I think this misunderstands the entire net neutrality debate. The first study looks solely at large public companies, but those aren’t the ones likely to lose out if net neutrality goes away. Generally speaking, they’re big enough and rich enough to cut favorable deals with internet providers regardless of the regulatory environment. It’s startups and small companies that are more likely to have problems. If YouTube has to cut a deal with Comcast to keep its videos running smoothly, they’ll do it. But what if a startup competitor wants the same treatment? They might not be offered the same deal, and even if they are they probably can’t afford it anyway. None of this shows up in the stock prices of big content providers.

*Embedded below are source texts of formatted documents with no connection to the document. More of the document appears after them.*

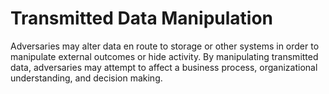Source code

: # Transmitted Data Manipulation

Adversaries may alter data en route to storage or other systems in order to manipulate external outcomes or hide activity. By manipulating transmitted data, adversaries may attempt to affect a business process, organizational understanding, and decision making.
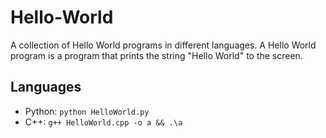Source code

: # Hello-World
A collection of Hello World programs in different languages. A Hello World program is a program that prints the string "Hello World" to the screen.

## Languages <a name = "languages"> </a>
 - Python: `python HelloWorld.py`
 - C++: `g++ HelloWorld.cpp -o a && .\a`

The second study looks at the effect of content-neutral congestion policies. It’s easy to go down a rabbit hole here, but in simple terms it’s safe to say that no one objects if internet providers adopt policies designed to manage traffic congestion on their networks as long as those policies don’t discriminate based on the content of the traffic. This is a tricky issue, and the Twitch.tv case isn’t entirely cut and dry. But it’s mostly about favoring content that its customers access most often, which means they aren’t discriminating based on who owns what content.
In other words, I don’t think either of these studies addresses the real issue of eliminating net neutrality: namely that it allows internet providers to actively discriminate against small companies that can’t afford to pay special fees for good service. It also allows vertically integrated internet providers—like Comcast/NBC and AT&T/Time Warner—to favor their own content at the expense of others.
If there were real competition in the internet provider space, this would all be moot. If Comcast screwed around with competitive content providers, its customers would get disgusted and switch to someone else. But in practice, most areas don’t have any real competition. You sign up with your local cable company, and that’s pretty much it. If some small sites don’t seem to work very well, you’ll probably shrug and just figure that they aren’t very good. And even if you figure out that Comcast is deliberately screwing with them, there isn’t much you can do about it.
Of course, the big internet providers all swear they would never do this. Maybe so. But if they’d never do it, why the big objection to rules that say they can never do it?